Examples of conditioning include:
- Sparse pixels
- Corrupted measurements
- Low-quality reconstructions
- Partial observations
- Physics-derived fields
The network receives both the noisy sample x_t and the condition c and predicts the noise consistent with the condition.
This produces reconstructions that are statistically consistent with both the learned data distribution and the conditioning signal.
The reverse diffusion trajectory can be interpreted as approximate sampling from the posterior distribution:
p(x | c)
Thus reconstruction emerges as a stochastic inverse problem solution where the model balances:
- learned image prior
- observation consistency
No explicit masking or projection constraints are required.
The model uses a conditional U-Net with:
- Sinusoidal time embeddings
- Residual convolutional blocks
- Linear attention layers
- Cross-attention conditioning
- Control encoder for conditioning image
The conditioning pathway encodes spatial structure and injects features at multiple resolutions throughout the network hierarchy.

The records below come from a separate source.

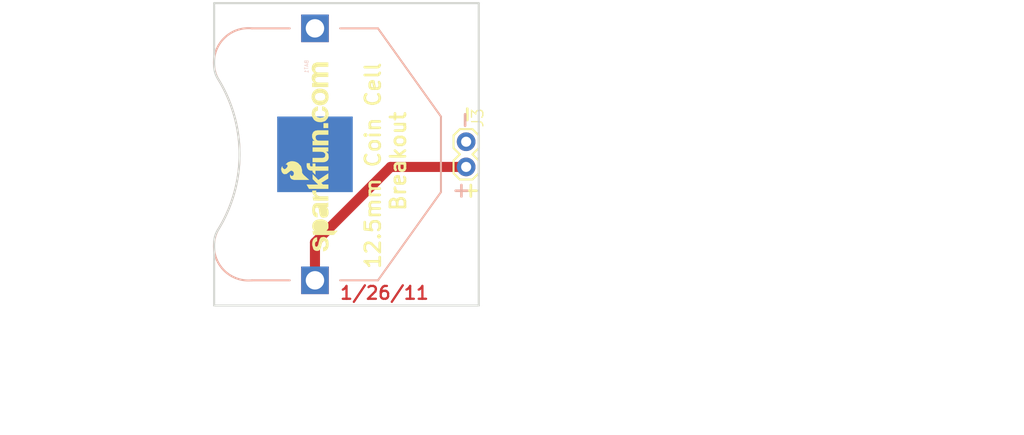
<source format=kicad_pcb>
(kicad_pcb (version 20211014) (generator pcbnew)

  (general
    (thickness 1.6)
  )

  (paper "A4")
  (layers
    (0 "F.Cu" signal)
    (31 "B.Cu" signal)
    (32 "B.Adhes" user "B.Adhesive")
    (33 "F.Adhes" user "F.Adhesive")
    (34 "B.Paste" user)
    (35 "F.Paste" user)
    (36 "B.SilkS" user "B.Silkscreen")
    (37 "F.SilkS" user "F.Silkscreen")
    (38 "B.Mask" user)
    (39 "F.Mask" user)
    (40 "Dwgs.User" user "User.Drawings")
    (41 "Cmts.User" user "User.Comments")
    (42 "Eco1.User" user "User.Eco1")
    (43 "Eco2.User" user "User.Eco2")
    (44 "Edge.Cuts" user)
    (45 "Margin" user)
    (46 "B.CrtYd" user "B.Courtyard")
    (47 "F.CrtYd" user "F.Courtyard")
    (48 "B.Fab" user)
    (49 "F.Fab" user)
    (50 "User.1" user)
    (51 "User.2" user)
    (52 "User.3" user)
    (53 "User.4" user)
    (54 "User.5" user)
    (55 "User.6" user)
    (56 "User.7" user)
    (57 "User.8" user)
    (58 "User.9" user)
  )

  (setup
    (pad_to_mask_clearance 0)
    (pcbplotparams
      (layerselection 0x00010fc_ffffffff)
      (disableapertmacros false)
      (usegerberextensions false)
      (usegerberattributes true)
      (usegerberadvancedattributes true)
      (creategerberjobfile true)
      (svguseinch false)
      (svgprecision 6)
      (excludeedgelayer true)
      (plotframeref false)
      (viasonmask false)
      (mode 1)
      (useauxorigin false)
      (hpglpennumber 1)
      (hpglpenspeed 20)
      (hpglpendiameter 15.000000)
      (dxfpolygonmode true)
      (dxfimperialunits true)
      (dxfusepcbnewfont true)
      (psnegative false)
      (psa4output false)
      (plotreference true)
      (plotvalue true)
      (plotinvisibletext false)
      (sketchpadsonfab false)
      (subtractmaskfromsilk false)
      (outputformat 1)
      (mirror false)
      (drillshape 1)
      (scaleselection 1)
      (outputdirectory "")
    )
  )

  (net 0 "")
  (net 1 "GND")
  (net 2 "J2")

  (footprint "boardEagle:1X02" (layer "F.Cu") (at 160.5661 103.7336 -90))

  (footprint "boardEagle:CREATIVE_COMMONS" (layer "F.Cu") (at 133.8961 132.9436))

  (footprint "boardEagle:STAND-OFF" (layer "F.Cu") (at 159.2961 92.3036))

  (footprint "boardEagle:SFE-NEW-WEBLOGO" (layer "F.Cu") (at 147.6121 114.7826 90))

  (footprint "boardEagle:STAND-OFF" (layer "F.Cu") (at 159.2961 117.7036))

  (footprint "boardEagle:BATTCON_245MM_PTH" (layer "B.Cu") (at 145.3261 105.0036 -90))

  (gr_line (start 135.1661 113.8936) (end 135.1661 120.2436) (layer "Edge.Cuts") (width 0.2032) (tstamp 29f6d096-cfef-4575-a2f3-d77c7f469ff0))
  (gr_line (start 161.8361 120.2436) (end 161.8361 89.7636) (layer "Edge.Cuts") (width 0.2032) (tstamp 34d6d8ab-348f-45c2-b38a-0edd30a4da15))
  (gr_line (start 135.1661 89.7636) (end 135.1661 96.1136) (layer "Edge.Cuts") (width 0.2032) (tstamp 498b1968-db7e-457d-9530-607c870a1e8c))
  (gr_line (start 135.1661 120.2436) (end 161.8361 120.2436) (layer "Edge.Cuts") (width 0.2032) (tstamp 654d127b-10e9-420b-ae0a-87d1d0c71a09))
  (gr_line (start 161.8361 89.7636) (end 135.1661 89.7636) (layer "Edge.Cuts") (width 0.2032) (tstamp 678ca6f9-eaa3-4f2a-b704-4bd76208bfc6))
  (gr_arc (start 135.5471 97.3836) (mid 137.724398 105.0036) (end 135.5471 112.6236) (layer "Edge.Cuts") (width 0.2032) (tstamp 9aacdbc8-d92e-4363-a022-4c8cdeff7580))
  (gr_arc (start 135.1661 113.8936) (mid 135.263403 113.230641) (end 135.5471 112.623601) (layer "Edge.Cuts") (width 0.2032) (tstamp ac08e453-cf1b-45af-bec0-e96760fc9fe9))
  (gr_arc (start 135.547099 97.3836) (mid 135.263402 96.776559) (end 135.1661 96.1136) (layer "Edge.Cuts") (width 0.2032) (tstamp c2b07b41-1eca-4958-bf89-f13348930ad1))
  (gr_text "1/26/11" (at 147.7391 119.7356) (layer "F.Cu") (tstamp ed64af7f-6a6d-43e3-8551-641d932d5b10)
    (effects (font (size 1.2954 1.2954) (thickness 0.2286)) (justify left bottom))
  )
  (gr_text "-" (at 161.4551 100.4316 -90) (layer "B.SilkS") (tstamp 9e871480-e8b7-423b-af54-af71a3cb8eb6)
    (effects (font (size 1.5113 1.5113) (thickness 0.2667)) (justify right top mirror))
  )
  (gr_text "+" (at 161.2011 109.4486) (layer "B.SilkS") (tstamp d92b189a-3f4f-466b-9add-3f71e0efcc08)
    (effects (font (size 1.5113 1.5113) (thickness 0.2667)) (justify left bottom mirror))
  )
  (gr_text "Breakout" (at 154.5971 110.8456 90) (layer "F.SilkS") (tstamp 293cec53-1bca-49cd-8def-bab9905955a9)
    (effects (font (size 1.5113 1.5113) (thickness 0.2667)) (justify left bottom))
  )
  (gr_text "+" (at 159.9311 109.4486) (layer "F.SilkS") (tstamp 5046475e-0255-4d28-b5ed-78a5230fd970)
    (effects (font (size 1.5113 1.5113) (thickness 0.2667)) (justify left bottom))
  )
  (gr_text "-" (at 161.4551 102.0826 90) (layer "F.SilkS") (tstamp 554988f7-99c5-4e41-abcb-ecebab092422)
    (effects (font (size 1.5113 1.5113) (thickness 0.2667)) (justify left bottom))
  )
  (gr_text "12.5mm Coin Cell " (at 152.0571 116.6876 90) (layer "F.SilkS") (tstamp eb1951ab-41eb-4b1d-b705-b8c7f2d61fb3)
    (effects (font (size 1.5113 1.5113) (thickness 0.2667)) (justify left bottom))
  )

  (segment (start 145.3261 117.7036) (end 145.3261 113.8936) (width 1.016) (layer "F.Cu") (net 2) (tstamp 2981bfc3-8bdc-44f8-95dc-7cec235476a0))
  (segment (start 145.3261 113.8936) (end 152.9461 106.2736) (width 1.016) (layer "F.Cu") (net 2) (tstamp 5d4de52f-aa69-4893-a861-692e96e181b7))
  (segment (start 152.9461 106.2736) (end 160.5661 106.2736) (width 1.016) (layer "F.Cu") (net 2) (tstamp 9cce1fb2-d9a6-43a6-ba47-78711ce75aab))

  (zone (net 1) (net_name "GND") (layer "F.Cu") (tstamp 157e214b-ee91-4cb5-a103-6061dfcf5844) (hatch edge 0.508)
    (priority 6)
    (connect_pads (clearance 0.3048))
    (min_thickness 0.1016)
    (fill (thermal_gap 0.2532) (thermal_bridge_width 0.2532))
    (polygon
      (pts
        (xy 161.9377 120.3452)
        (xy 135.0645 120.3452)
        (xy 135.0645 89.662)
        (xy 161.9377 89.662)
      )
    )
  )
  (zone (net 1) (net_name "GND") (layer "B.Cu") (tstamp 935caa6e-add2-43aa-956d-0dc4a8b6eed7) (hatch edge 0.508)
    (priority 6)
    (connect_pads (clearance 0.3048))
    (min_thickness 0.1016)
    (fill (thermal_gap 0.2532) (thermal_bridge_width 0.2532))
    (polygon
      (pts
        (xy 161.9377 120.3452)
        (xy 135.0645 120.3452)
        (xy 135.0645 89.662)
        (xy 161.9377 89.662)
      )
    )
  )
)

</source>
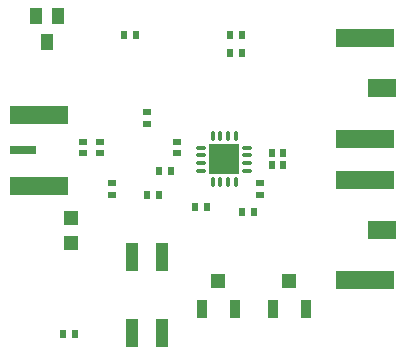
<source format=gbr>
G04 EAGLE Gerber RS-274X export*
G75*
%MOMM*%
%FSLAX34Y34*%
%LPD*%
%INSolderpaste Top*%
%IPPOS*%
%AMOC8*
5,1,8,0,0,1.08239X$1,22.5*%
G01*
%ADD10R,0.700000X0.600000*%
%ADD11R,0.600000X0.700000*%
%ADD12C,0.331800*%
%ADD13R,2.600000X2.600000*%
%ADD14R,2.300000X0.700000*%
%ADD15R,4.900000X1.580000*%
%ADD16R,2.350000X1.500000*%
%ADD17R,4.900000X1.600000*%
%ADD18R,1.000000X1.400000*%
%ADD19R,0.900000X1.600000*%
%ADD20R,1.300000X1.300000*%
%ADD21R,1.130000X2.440000*%
%ADD22R,1.200000X1.200000*%


D10*
X755000Y505000D03*
X755000Y495000D03*
D11*
X740000Y480000D03*
X750000Y480000D03*
D12*
X773100Y499750D02*
X777900Y499750D01*
X777900Y493250D02*
X773100Y493250D01*
X773100Y486750D02*
X777900Y486750D01*
X777900Y480250D02*
X773100Y480250D01*
X785250Y472900D02*
X785250Y468100D01*
X791750Y468100D02*
X791750Y472900D01*
X798250Y472900D02*
X798250Y468100D01*
X804750Y468100D02*
X804750Y472900D01*
X812100Y480250D02*
X816900Y480250D01*
X816900Y486750D02*
X812100Y486750D01*
X812100Y493250D02*
X816900Y493250D01*
X816900Y499750D02*
X812100Y499750D01*
X804750Y507100D02*
X804750Y511900D01*
X798250Y511900D02*
X798250Y507100D01*
X791750Y507100D02*
X791750Y511900D01*
X785250Y511900D02*
X785250Y507100D01*
D13*
X795000Y490000D03*
D10*
X675000Y495000D03*
X675000Y505000D03*
X730000Y530000D03*
X730000Y520000D03*
D11*
X730000Y460000D03*
X740000Y460000D03*
D14*
X624800Y497800D03*
D15*
X637800Y527800D03*
X637800Y467800D03*
D16*
X928250Y550000D03*
D17*
X914000Y507500D03*
X914000Y592500D03*
D11*
X800000Y595000D03*
X810000Y595000D03*
X800000Y580000D03*
X810000Y580000D03*
D10*
X690000Y505000D03*
X690000Y495000D03*
D16*
X928250Y430000D03*
D17*
X914000Y387500D03*
X914000Y472500D03*
D11*
X835000Y495000D03*
X845000Y495000D03*
X845000Y485000D03*
X835000Y485000D03*
X780000Y450000D03*
X770000Y450000D03*
D18*
X645000Y589000D03*
X635500Y611000D03*
X654500Y611000D03*
D11*
X710000Y595000D03*
X720000Y595000D03*
D10*
X700000Y460000D03*
X700000Y470000D03*
D11*
X658400Y342500D03*
X668400Y342500D03*
X820000Y445000D03*
X810000Y445000D03*
D19*
X776000Y362850D03*
X804000Y362850D03*
D20*
X790000Y387150D03*
D10*
X825000Y460000D03*
X825000Y470000D03*
D19*
X836000Y362850D03*
X864000Y362850D03*
D20*
X850000Y387150D03*
D21*
X717300Y342850D03*
X742700Y342850D03*
X742700Y407150D03*
X717300Y407150D03*
D22*
X665000Y440500D03*
X665000Y419500D03*
M02*

</source>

python conditional_ddpm_inpainting.py
--train
--clean-path cifar10_grayscale_32x32.npy
--corrupted-path cifar10_grayscale_32x32_corrupted.npy
--checkpoint-path checkpoints/ddpm_inpainting.pt
--batch-size 128
--epochs 100
--lr 2e-4
This repository demonstrates how conditional diffusion models can solve reconstruction problems by learning the conditional score function and sampling from the resulting posterior distribution given corrupted observations.